I found half a dozen slayer models in my bits box and have thought about trying them out in the game.
Problem is I don't really want to shell out loads of cash so I had a thought, How about painting up the front rank I have and for the other slayers using 1 big unit filler as a trail of destruction obviously making it so that I still have the same number off actual bases as there would be slayers but instead of a slayer a crushed trail of goblins the smaller the trail the less effective the unit.
That way I not only get a unit without spending loads of money but I also get a really cool looking unit that closer represents the story book slayers.
Would anyone object to facing this and why?


----------



## CaptainFatty (Nov 9, 2008)

Honestly, if it was a friendly match and it looked really good, i would. Although I'm not too much into WYSIWYG with my mates.

They wouldn't accept it in tournaments though


----------



## Madshaw (Oct 8, 2009)

I'd play against it. so long as you tell me what everything is before the match starts i don't mind what you use to represent models. 

will you buy more slayers if these models work out? and will you turn the goblinsinto some kind of diorama or terrain peice?


----------



## neilbatte (Jan 2, 2008)

I doubt that I'd buy more slayers so far I've found 9 including command group.
I've started building the trail of destruction and it looks really cinematic,


----------



## Lord Sinkoran (Dec 23, 2006)

i personally wouldn't have a problem playing it but some tourney players are wysiwyg monsters


----------



## The Son of Horus (Dec 30, 2006)

Technically, you can model units however you like as long as 75% of the model is GW components, and the models started as GW models or are completely scratch-built from putty. Of course, that's just for tournaments at GW stores... if someone were to tell you you couldn't play with one of the Avatars of War models, for example, then that's someone who hates fun and should go play in traffic.
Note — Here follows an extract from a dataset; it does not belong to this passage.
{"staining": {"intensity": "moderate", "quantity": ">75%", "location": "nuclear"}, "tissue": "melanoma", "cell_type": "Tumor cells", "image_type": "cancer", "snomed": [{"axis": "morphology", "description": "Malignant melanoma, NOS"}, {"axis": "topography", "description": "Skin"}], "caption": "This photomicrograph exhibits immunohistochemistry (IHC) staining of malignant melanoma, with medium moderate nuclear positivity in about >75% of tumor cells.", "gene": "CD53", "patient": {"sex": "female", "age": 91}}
Anyway, I always liked "filler" things in units-- makes individual guys seem more badass, and makes units into little dioramas. I'm working on several 2x2 (50mm base) fillers for my Warriors of Khorne, where some marauders (or perhaps Bloodletters-- I haven't decided who'll be carrying the thing yet) are hauling around a giant brass icon of Khorne. By doing that for each of my units, I'll have enough Warriors to make another full unit and have a stronger visual theme for the army going beyond just having red armor. 
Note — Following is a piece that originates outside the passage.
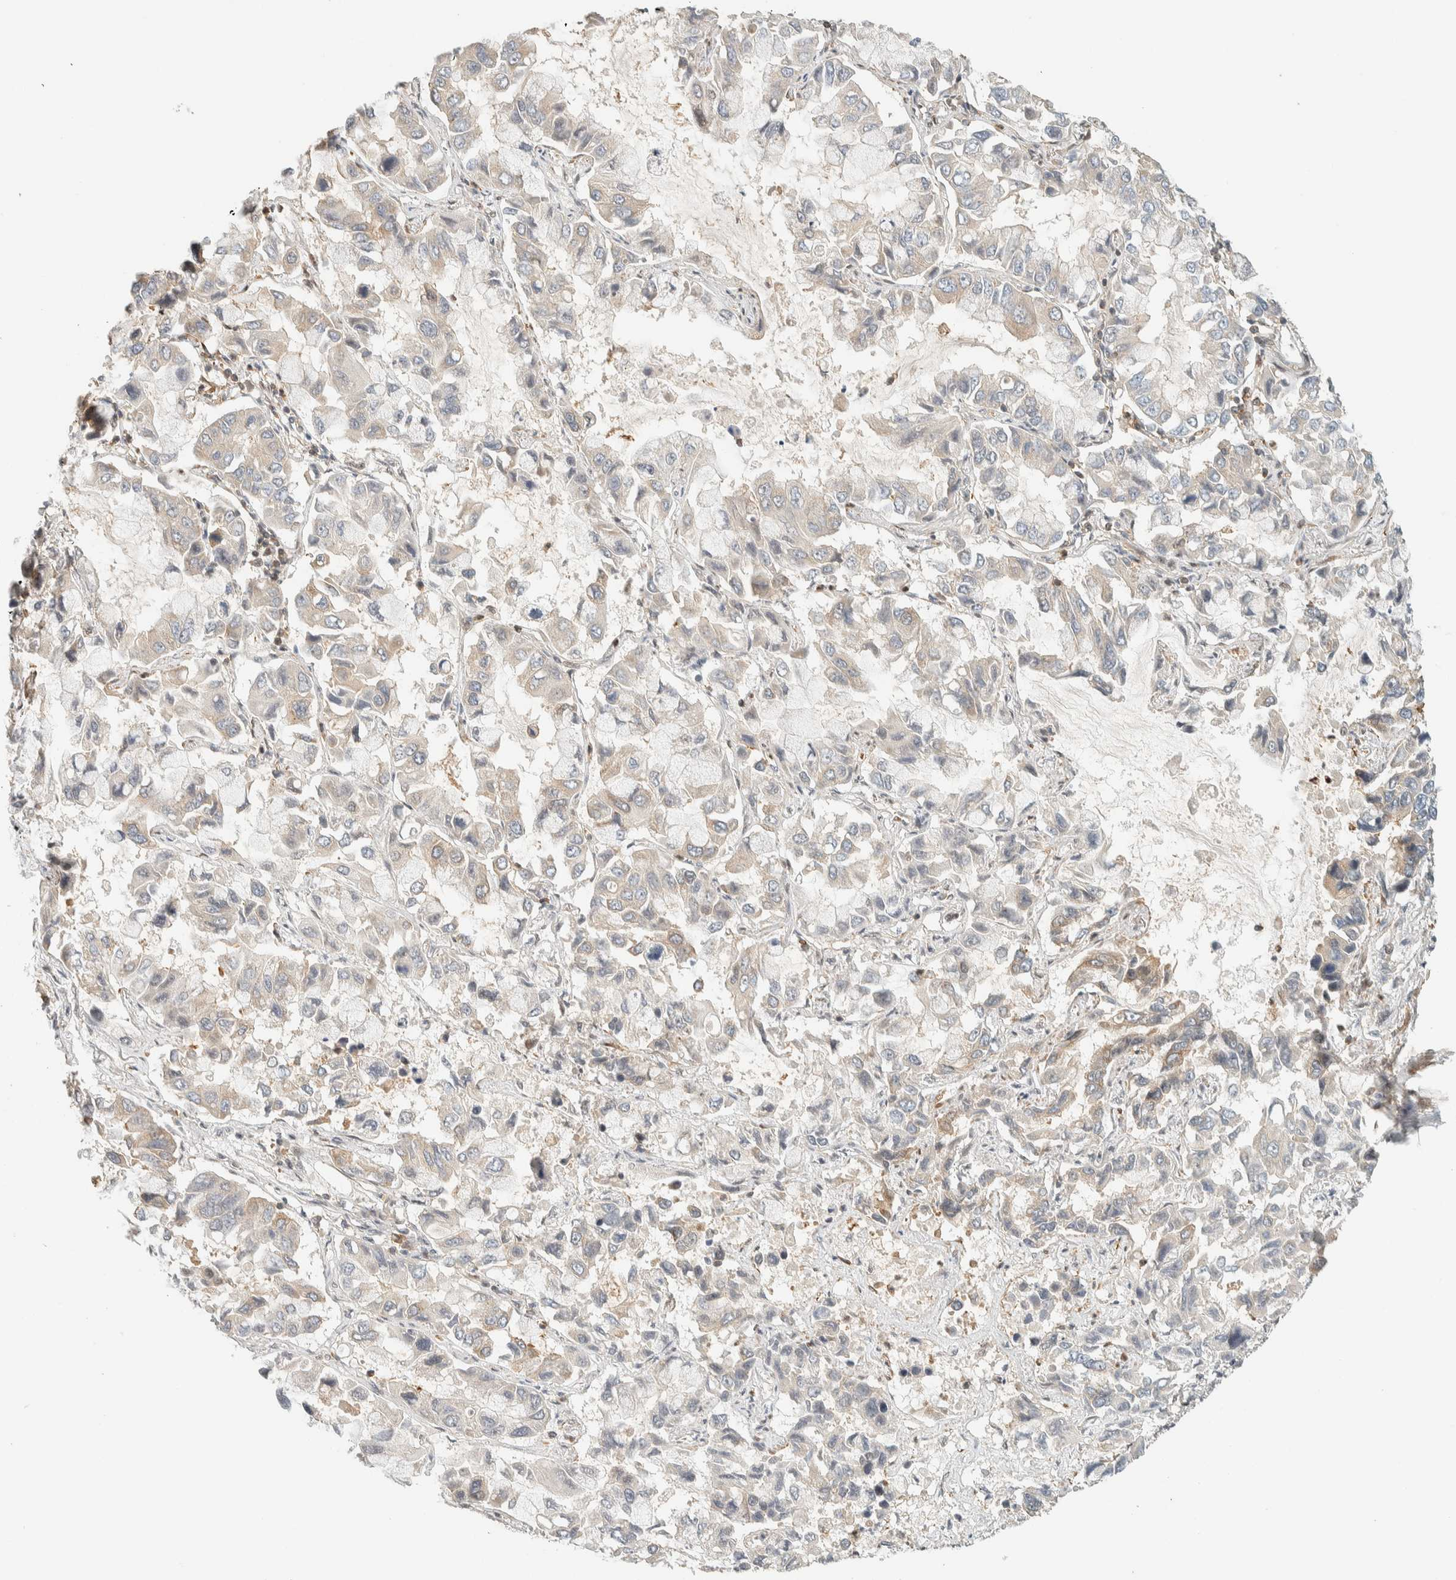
{"staining": {"intensity": "negative", "quantity": "none", "location": "none"}, "tissue": "lung cancer", "cell_type": "Tumor cells", "image_type": "cancer", "snomed": [{"axis": "morphology", "description": "Adenocarcinoma, NOS"}, {"axis": "topography", "description": "Lung"}], "caption": "An immunohistochemistry (IHC) image of lung cancer is shown. There is no staining in tumor cells of lung cancer. (Stains: DAB (3,3'-diaminobenzidine) immunohistochemistry with hematoxylin counter stain, Microscopy: brightfield microscopy at high magnification).", "gene": "ARFGEF1", "patient": {"sex": "male", "age": 64}}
I'd try to keep the majority of the unit's mass as actual models, though. I certainly wouldn't have a problem with the front rank of dwarves with a trail of carnage behind them-- it sounds cool. But I can see a lot of people having a problem with it, where they might not if the filler were two or three bases worth of the unit, rather than the majority of the formation.


----------



## Skartooth (Jun 4, 2010)

As long as you put effort into the the trail of destruction behind the slayers I wouldn't see a problem in it. Try and use as many dead bodies as you can though. Perhaps don't stick the slayers all in one rank but have them staggered, some of them fighting/finishing of enemies.

Skar


----------



## Sarcasm (Nov 23, 2008)

I think it's a great idea and would love to play against that. I really don't see why anyone would have a problem with it, it's fluffy and could look really awesome. What isn't to like?


----------



## neilbatte (Jan 2, 2008)

I'm trying to fit a dead body on each base so the actual model ratio is still right even if half are gobbo's and troll bits rather than slayers, The only larger base will have a troll (mainly because I need a big model to make visual sense of the slayer sheilding his eyes while looking up) 
I'm planning to tie all the slayers in together with the body parts and already have the Gotrek sheildbearer from the white dwarf set throwing a dead gobbo over his shoulder and the avatar slayer stood on a gobbo head, Just need to be brave and chop up the banner bearer to have the bannerpole kebabing a few nightgobbo's.
I'm not overly worried about tournies as I'm not that competative but it's more for pickup games as I know already my gaming group is ok with it.


----------